Description of the task
Select each line of the data below that contains the word "Sättigung", and copy those lines.

(Collected data)

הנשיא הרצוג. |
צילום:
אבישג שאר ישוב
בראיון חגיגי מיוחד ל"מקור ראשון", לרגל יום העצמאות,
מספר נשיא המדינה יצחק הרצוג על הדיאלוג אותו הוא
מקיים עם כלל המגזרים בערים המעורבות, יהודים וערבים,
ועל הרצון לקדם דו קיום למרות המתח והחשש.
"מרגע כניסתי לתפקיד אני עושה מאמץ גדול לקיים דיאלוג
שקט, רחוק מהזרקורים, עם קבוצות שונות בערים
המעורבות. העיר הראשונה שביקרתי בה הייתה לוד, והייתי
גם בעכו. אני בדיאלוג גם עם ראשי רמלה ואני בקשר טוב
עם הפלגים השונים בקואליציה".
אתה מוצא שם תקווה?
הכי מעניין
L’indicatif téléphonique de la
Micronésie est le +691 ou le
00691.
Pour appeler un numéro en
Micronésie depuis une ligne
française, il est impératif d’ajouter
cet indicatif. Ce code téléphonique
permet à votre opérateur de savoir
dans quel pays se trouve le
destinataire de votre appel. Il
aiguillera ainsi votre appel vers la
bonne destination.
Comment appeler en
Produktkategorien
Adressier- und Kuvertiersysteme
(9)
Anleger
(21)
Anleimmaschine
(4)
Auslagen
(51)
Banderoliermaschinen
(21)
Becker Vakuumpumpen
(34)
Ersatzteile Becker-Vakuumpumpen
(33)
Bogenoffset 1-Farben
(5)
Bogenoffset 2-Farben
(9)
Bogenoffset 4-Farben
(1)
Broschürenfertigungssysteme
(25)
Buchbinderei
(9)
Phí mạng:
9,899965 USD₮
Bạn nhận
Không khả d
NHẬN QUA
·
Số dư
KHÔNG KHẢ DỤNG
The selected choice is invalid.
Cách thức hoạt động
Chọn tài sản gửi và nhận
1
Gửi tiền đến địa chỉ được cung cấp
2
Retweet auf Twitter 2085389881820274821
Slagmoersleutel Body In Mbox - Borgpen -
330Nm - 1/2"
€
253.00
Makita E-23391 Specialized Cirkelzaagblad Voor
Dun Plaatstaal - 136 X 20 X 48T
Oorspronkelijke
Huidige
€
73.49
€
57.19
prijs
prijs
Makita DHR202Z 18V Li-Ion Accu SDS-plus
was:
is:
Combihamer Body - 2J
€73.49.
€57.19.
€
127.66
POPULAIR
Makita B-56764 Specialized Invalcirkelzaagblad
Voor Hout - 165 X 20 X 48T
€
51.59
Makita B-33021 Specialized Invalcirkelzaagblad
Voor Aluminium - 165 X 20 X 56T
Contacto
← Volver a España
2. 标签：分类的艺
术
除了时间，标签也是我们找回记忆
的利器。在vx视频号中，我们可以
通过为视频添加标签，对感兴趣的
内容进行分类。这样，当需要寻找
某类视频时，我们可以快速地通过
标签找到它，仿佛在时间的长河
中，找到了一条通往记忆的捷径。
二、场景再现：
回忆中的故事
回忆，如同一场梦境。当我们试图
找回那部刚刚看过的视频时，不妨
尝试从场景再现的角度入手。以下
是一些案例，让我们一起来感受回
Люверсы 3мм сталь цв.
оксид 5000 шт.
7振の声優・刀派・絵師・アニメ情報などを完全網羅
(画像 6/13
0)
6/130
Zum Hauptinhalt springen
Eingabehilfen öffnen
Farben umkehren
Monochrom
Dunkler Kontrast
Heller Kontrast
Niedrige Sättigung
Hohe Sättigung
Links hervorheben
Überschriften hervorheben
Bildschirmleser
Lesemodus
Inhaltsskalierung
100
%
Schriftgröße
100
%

Reply
Niedrige Sättigung
Hohe Sättigung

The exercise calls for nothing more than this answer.